C’est que Maurice Leblanc avait d’autres ambitions: il désirait être un auteur sérieux. Il signa des romans aux titres austères («Ceux qui souffrent», 1894) ou intrigants («le Scandale du gazon bleu», 1935), mais ne se débarrassa jamais de Lupin qui, désormais, hante à jamais l’aiguille d’Etretat et le coeur noir des banquiers.

A l’époque, le bon Maurice était éclipsé par sa sœur Georgette, maîtresse de Maeterlinck, membre d’un cercle saphique, logée dans le phare de Tancarville… Florence Leblanc n’a pas connu son grand-père, qu’elle décrit comme un homme bon, enthousiaste, passionné, qui versa sur le tard dans un conservatisme opposé à ses idées libertaires de jeunesse.

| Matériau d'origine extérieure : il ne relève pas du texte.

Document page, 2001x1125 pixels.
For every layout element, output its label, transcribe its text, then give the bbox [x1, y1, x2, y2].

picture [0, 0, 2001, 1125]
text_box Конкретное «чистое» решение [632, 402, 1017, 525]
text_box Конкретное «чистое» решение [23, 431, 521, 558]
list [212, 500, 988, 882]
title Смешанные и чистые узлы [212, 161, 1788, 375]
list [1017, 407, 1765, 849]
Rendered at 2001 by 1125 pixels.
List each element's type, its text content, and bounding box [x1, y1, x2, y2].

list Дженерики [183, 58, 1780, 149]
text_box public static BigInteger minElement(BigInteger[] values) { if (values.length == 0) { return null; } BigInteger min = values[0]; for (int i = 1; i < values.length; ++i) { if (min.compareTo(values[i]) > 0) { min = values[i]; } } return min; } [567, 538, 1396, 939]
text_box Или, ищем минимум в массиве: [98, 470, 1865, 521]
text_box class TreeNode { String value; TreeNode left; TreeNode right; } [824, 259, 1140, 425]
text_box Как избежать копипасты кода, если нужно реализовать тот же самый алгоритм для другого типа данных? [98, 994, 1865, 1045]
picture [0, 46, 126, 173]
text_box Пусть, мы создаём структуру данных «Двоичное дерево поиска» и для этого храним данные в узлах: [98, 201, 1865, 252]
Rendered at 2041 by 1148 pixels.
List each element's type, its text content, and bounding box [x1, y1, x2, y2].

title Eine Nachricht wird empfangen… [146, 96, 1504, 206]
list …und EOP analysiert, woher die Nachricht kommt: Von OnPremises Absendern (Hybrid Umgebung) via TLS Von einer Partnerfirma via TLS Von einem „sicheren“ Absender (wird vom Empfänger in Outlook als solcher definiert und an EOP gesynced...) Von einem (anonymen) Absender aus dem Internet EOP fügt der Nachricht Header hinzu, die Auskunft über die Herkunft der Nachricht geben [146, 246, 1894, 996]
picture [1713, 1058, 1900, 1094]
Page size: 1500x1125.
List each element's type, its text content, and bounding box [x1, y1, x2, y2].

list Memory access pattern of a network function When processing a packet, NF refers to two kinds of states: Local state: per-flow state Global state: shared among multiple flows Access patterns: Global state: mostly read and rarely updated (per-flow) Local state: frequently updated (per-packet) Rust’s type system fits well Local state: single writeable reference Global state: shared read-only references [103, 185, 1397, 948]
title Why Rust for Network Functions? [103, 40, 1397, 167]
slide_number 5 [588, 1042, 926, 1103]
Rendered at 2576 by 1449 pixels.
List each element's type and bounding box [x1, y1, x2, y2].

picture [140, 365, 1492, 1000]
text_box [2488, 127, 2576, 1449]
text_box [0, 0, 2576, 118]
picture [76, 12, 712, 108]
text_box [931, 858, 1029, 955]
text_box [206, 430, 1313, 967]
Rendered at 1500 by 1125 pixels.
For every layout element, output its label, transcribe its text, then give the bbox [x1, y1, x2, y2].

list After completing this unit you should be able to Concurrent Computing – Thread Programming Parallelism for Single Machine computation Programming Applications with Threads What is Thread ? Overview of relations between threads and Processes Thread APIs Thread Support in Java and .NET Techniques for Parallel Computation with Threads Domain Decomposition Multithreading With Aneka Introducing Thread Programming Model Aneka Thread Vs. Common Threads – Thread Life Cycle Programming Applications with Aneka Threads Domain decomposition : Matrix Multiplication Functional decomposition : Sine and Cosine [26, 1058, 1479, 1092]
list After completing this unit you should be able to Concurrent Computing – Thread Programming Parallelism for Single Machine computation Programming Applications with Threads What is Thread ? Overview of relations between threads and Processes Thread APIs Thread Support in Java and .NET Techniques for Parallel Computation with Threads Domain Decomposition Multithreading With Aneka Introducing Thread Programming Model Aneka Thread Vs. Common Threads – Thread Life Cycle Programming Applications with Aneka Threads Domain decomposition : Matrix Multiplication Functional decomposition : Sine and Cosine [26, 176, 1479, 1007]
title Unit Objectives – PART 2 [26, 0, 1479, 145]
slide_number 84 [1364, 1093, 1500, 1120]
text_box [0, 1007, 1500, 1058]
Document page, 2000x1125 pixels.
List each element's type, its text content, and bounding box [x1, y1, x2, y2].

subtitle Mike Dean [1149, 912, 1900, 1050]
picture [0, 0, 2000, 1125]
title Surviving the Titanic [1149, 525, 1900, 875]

Ainsi, au fil des livres, Arsène Lupin devient-il moins rebelle, et plus patriote. Le personnage du «Bouchon de Cristal» (1912) n’est plus tout à fait celui de «La Cagliostro se venge» (1934). Mais qu’importe ! Lupin a eu tellement d’avatars : Raoul de Limézy, Désiré Baudru, Capitaine Janniot, Jacques d’Emboise, Etienne de Vaudreix, Jim Barnett, Marcos Avisto… Qui sait, il est peut-être à l’Elysée, aujourd’hui ?

«Je tiens à souligner que mon grand-père était un grand admirateur de Flaubert», dit Florence Leblanc. Il y avait de bonnes raisons: non seulement les deux hommes étaient normands, mais, en outre, Maurice Leblanc a été mis au monde par le docteur Achille Flaubert. C’était le frère de Gustave.

François Forestier

Les aventures extraordinaires d’Arsène Lupin,
par Maurice Leblanc, préface de Florence Leblanc,
Jean-Claude Gawsewitch, 356 p., 29,90 euros.